ASSIGNED TASK: Scan the lines below for the word "Total". Copy each line you find it in.

____

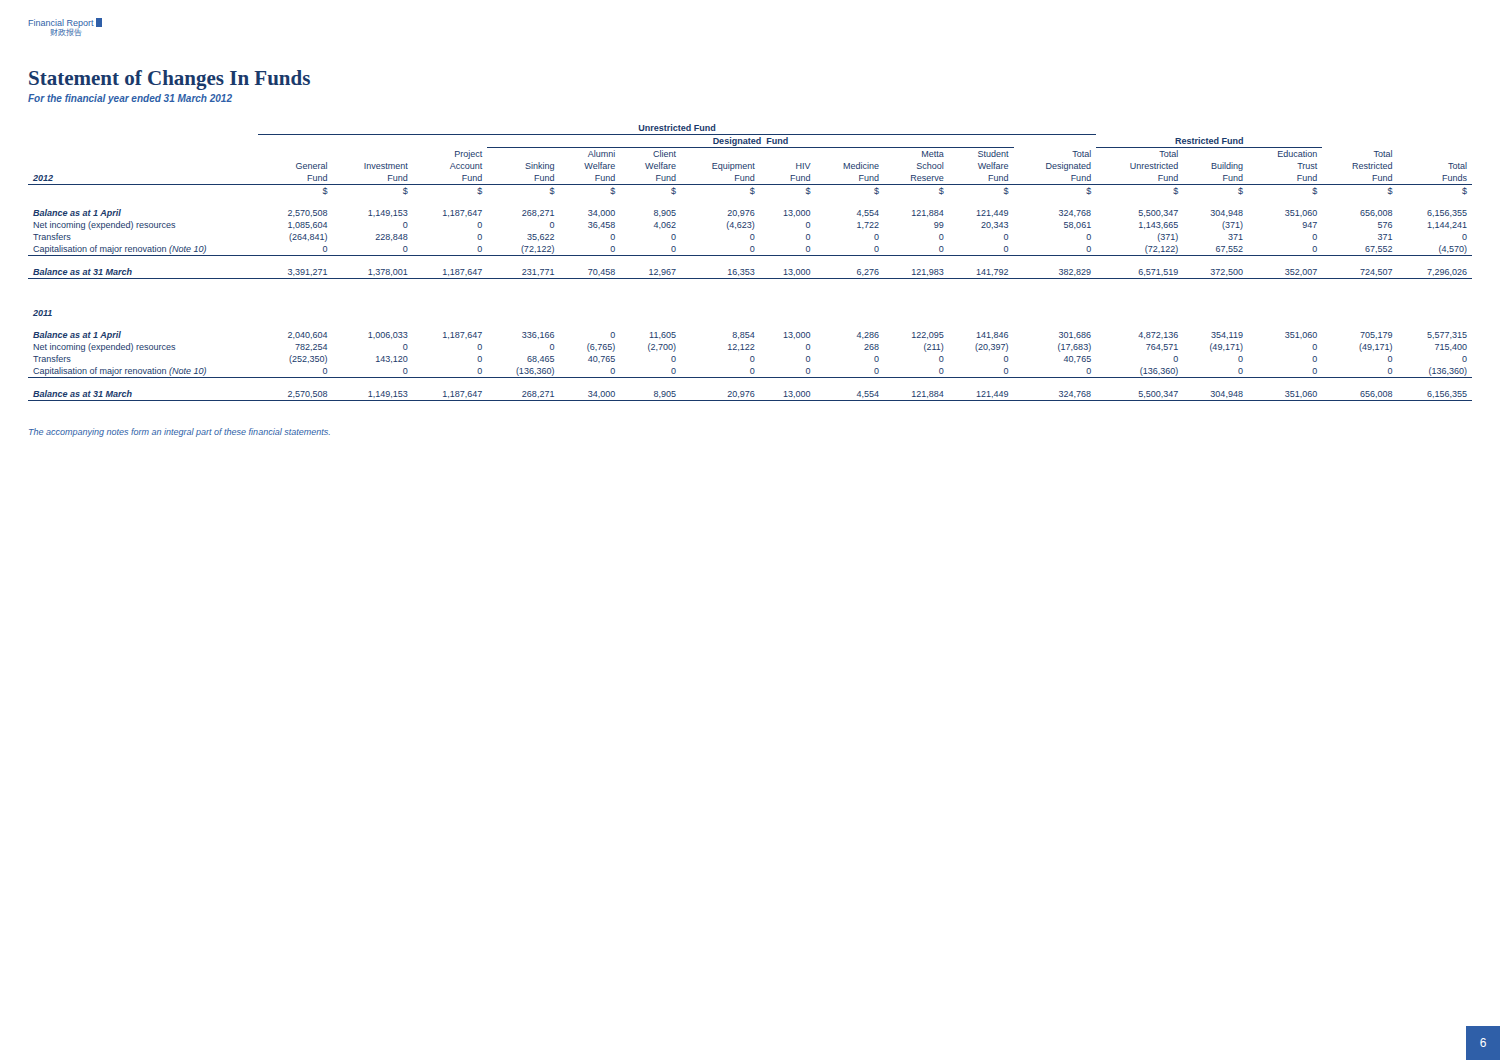Financial Report 财政报告
Statement of Changes In Funds
For the financial year ended 31 March 2012
| | Unrestricted Fund | |
| | | Designated Fund | | Restricted Fund |
| | | | Project | | Alumni | Client | | | | Metta | Student | Total | Total | | Education | Total | |
| | General | Investment | Account | Sinking | Welfare | Welfare | Equipment | HIV | Medicine | School | Welfare | Designated | Unrestricted | Building | Trust | Restricted | Total |
| 2012 | Fund | Fund | Fund | Fund | Fund | Fund | Fund | Fund | Fund | Reserve | Fund | Fund | Fund | Fund | Fund | Fund | Funds |
| | $ | $ | $ | $ | $ | $ | $ | $ | $ | $ | $ | $ | $ | $ | $ | $ | $ |
| Balance as at 1 April | 2,570,508 | 1,149,153 | 1,187,647 | 268,271 | 34,000 | 8,905 | 20,976 | 13,000 | 4,554 | 121,884 | 121,449 | 324,768 | 5,500,347 | 304,948 | 351,060 | 656,008 | 6,156,355 |
| Net incoming (expended) resources | 1,085,604 | 0 | 0 | 0 | 36,458 | 4,062 | (4,623) | 0 | 1,722 | 99 | 20,343 | 58,061 | 1,143,665 | (371) | 947 | 576 | 1,144,241 |
| Transfers | (264,841) | 228,848 | 0 | 35,622 | 0 | 0 | 0 | 0 | 0 | 0 | 0 | 0 | (371) | 371 | 0 | 371 | 0 |
| Capitalisation of major renovation (Note 10) | 0 | 0 | 0 | (72,122) | 0 | 0 | 0 | 0 | 0 | 0 | 0 | 0 | (72,122) | 67,552 | 0 | 67,552 | (4,570) |
| Balance as at 31 March | 3,391,271 | 1,378,001 | 1,187,647 | 231,771 | 70,458 | 12,967 | 16,353 | 13,000 | 6,276 | 121,983 | 141,792 | 382,829 | 6,571,519 | 372,500 | 352,007 | 724,507 | 7,296,026 |
| 2011 | |
| Balance as at 1 April | 2,040,604 | 1,006,033 | 1,187,647 | 336,166 | 0 | 11,605 | 8,854 | 13,000 | 4,286 | 122,095 | 141,846 | 301,686 | 4,872,136 | 354,119 | 351,060 | 705,179 | 5,577,315 |
| Net incoming (expended) resources | 782,254 | 0 | 0 | 0 | (6,765) | (2,700) | 12,122 | 0 | 268 | (211) | (20,397) | (17,683) | 764,571 | (49,171) | 0 | (49,171) | 715,400 |
| Transfers | (252,350) | 143,120 | 0 | 68,465 | 40,765 | 0 | 0 | 0 | 0 | 0 | 0 | 40,765 | 0 | 0 | 0 | 0 | 0 |
| Capitalisation of major renovation (Note 10) | 0 | 0 | 0 | (136,360) | 0 | 0 | 0 | 0 | 0 | 0 | 0 | 0 | (136,360) | 0 | 0 | 0 | (136,360) |
| Balance as at 31 March | 2,570,508 | 1,149,153 | 1,187,647 | 268,271 | 34,000 | 8,905 | 20,976 | 13,000 | 4,554 | 121,884 | 121,449 | 324,768 | 5,500,347 | 304,948 | 351,060 | 656,008 | 6,156,355 |
The accompanying notes form an integral part of these financial statements.
6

____

THE ANSWER:
| | | | Project | | Alumni | Client | | | | Metta | Student | Total | Total | | Education | Total | |
| | General | Investment | Account | Sinking | Welfare | Welfare | Equipment | HIV | Medicine | School | Welfare | Designated | Unrestricted | Building | Trust | Restricted | Total |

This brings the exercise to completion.